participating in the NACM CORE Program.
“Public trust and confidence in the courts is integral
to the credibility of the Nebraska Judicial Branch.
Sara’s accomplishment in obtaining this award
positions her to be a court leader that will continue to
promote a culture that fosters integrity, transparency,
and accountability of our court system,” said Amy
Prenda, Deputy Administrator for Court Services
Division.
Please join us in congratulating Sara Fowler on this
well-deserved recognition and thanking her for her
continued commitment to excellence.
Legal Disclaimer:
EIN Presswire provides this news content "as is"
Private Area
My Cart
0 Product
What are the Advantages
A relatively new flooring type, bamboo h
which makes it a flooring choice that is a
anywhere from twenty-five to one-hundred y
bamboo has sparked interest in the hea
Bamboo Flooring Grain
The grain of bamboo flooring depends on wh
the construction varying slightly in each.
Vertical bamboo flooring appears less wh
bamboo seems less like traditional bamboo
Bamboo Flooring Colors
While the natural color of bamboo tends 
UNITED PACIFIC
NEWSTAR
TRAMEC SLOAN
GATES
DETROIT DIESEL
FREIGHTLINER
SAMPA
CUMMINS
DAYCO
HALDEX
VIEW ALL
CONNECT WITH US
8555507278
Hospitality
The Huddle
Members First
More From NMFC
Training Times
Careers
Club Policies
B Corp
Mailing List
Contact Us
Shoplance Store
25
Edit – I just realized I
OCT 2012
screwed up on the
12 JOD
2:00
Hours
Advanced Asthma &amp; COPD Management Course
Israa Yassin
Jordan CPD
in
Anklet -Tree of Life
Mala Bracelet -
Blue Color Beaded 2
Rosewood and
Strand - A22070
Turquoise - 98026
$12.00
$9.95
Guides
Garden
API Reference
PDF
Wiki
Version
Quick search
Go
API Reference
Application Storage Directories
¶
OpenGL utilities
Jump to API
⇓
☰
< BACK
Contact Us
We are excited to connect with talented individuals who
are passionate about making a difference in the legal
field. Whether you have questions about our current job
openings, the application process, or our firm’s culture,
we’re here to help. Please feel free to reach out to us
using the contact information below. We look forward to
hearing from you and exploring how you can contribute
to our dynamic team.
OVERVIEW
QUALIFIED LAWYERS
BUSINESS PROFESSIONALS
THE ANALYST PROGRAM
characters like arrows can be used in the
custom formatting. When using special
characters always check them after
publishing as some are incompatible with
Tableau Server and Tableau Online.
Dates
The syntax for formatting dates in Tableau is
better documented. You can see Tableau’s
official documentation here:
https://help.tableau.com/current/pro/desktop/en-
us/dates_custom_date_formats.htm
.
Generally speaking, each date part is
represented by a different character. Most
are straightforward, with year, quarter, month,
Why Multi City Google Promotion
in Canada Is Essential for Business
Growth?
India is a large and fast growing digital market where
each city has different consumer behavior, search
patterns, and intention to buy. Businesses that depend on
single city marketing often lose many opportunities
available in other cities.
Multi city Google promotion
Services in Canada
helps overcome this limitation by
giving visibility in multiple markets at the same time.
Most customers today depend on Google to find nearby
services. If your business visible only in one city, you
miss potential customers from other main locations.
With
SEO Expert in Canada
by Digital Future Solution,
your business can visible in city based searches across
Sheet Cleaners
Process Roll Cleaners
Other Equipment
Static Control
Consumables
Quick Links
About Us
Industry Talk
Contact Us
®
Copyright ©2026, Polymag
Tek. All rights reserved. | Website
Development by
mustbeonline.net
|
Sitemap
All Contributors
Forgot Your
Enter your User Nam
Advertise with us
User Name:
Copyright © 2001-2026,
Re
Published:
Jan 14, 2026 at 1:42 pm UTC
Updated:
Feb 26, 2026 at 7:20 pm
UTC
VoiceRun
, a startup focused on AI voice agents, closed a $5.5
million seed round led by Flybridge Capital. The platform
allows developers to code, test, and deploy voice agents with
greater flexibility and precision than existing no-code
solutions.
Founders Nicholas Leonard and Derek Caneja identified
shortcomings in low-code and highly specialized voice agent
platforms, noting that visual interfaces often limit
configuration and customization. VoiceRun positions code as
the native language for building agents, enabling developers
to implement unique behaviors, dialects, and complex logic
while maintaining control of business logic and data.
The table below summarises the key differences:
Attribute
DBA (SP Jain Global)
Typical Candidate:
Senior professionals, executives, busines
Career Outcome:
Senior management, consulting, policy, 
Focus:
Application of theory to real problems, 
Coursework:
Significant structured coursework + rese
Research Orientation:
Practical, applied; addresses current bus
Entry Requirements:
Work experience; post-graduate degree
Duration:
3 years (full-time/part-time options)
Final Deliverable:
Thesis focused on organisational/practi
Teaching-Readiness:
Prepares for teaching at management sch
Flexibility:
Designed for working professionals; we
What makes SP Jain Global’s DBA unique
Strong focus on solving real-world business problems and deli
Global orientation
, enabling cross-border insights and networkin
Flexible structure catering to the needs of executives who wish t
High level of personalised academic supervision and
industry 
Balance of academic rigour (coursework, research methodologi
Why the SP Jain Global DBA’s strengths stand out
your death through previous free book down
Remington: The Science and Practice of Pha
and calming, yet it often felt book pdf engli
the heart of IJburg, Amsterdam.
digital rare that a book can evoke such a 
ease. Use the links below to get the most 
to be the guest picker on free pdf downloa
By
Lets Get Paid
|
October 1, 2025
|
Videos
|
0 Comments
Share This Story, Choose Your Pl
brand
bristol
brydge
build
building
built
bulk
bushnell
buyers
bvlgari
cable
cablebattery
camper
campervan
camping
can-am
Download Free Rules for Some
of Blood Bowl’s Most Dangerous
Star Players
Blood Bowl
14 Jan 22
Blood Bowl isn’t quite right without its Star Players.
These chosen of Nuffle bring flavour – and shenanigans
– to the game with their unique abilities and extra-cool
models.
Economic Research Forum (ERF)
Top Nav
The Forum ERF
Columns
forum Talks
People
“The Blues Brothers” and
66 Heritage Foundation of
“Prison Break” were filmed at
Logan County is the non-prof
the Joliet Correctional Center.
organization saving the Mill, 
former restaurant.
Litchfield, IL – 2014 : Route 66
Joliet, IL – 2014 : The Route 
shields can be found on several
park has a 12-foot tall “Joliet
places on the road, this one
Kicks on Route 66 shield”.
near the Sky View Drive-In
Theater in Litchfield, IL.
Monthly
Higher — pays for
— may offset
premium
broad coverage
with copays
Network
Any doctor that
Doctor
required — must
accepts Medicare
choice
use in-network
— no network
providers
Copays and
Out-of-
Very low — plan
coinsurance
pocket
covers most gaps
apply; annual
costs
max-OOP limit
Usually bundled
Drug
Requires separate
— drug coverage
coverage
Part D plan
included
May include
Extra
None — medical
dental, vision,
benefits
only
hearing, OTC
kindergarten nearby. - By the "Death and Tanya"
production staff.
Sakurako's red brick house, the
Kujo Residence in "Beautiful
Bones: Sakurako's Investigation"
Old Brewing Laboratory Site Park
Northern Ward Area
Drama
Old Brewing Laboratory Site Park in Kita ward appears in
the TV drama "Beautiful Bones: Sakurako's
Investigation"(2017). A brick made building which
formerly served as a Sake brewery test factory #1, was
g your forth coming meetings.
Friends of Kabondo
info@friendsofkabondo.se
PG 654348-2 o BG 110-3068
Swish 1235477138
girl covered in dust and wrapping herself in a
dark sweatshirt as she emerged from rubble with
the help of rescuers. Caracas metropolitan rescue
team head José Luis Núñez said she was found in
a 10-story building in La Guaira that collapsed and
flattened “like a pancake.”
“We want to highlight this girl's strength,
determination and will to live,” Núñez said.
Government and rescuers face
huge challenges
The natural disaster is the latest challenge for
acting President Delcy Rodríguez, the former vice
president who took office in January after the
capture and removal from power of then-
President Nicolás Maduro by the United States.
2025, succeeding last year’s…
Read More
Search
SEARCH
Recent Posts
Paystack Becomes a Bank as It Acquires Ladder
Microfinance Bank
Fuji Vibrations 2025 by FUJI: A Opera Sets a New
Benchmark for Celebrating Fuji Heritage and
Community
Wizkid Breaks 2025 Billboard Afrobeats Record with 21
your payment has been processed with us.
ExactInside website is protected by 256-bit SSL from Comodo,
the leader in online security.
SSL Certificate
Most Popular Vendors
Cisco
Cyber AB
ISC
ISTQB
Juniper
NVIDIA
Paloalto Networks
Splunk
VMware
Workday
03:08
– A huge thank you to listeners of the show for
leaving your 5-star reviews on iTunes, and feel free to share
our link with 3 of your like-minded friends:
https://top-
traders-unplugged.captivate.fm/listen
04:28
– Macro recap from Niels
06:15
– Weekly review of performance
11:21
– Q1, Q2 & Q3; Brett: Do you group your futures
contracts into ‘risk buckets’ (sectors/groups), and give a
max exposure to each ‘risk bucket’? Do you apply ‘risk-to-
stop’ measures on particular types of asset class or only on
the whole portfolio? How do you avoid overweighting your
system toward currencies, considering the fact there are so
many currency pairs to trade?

########################################

- **WHAT NEEDS TO BE DONE**
Taking the entries above, write out exactly the lines starting with the line containing "openings, the application" and going on through the line containing "THE ANALYST PROGRAM", both included, and nothing else.

- **RESPONSE BELOW**
openings, the application process, or our firm’s culture,
we’re here to help. Please feel free to reach out to us
using the contact information below. We look forward to
hearing from you and exploring how you can contribute
to our dynamic team.
OVERVIEW
QUALIFIED LAWYERS
BUSINESS PROFESSIONALS
THE ANALYST PROGRAM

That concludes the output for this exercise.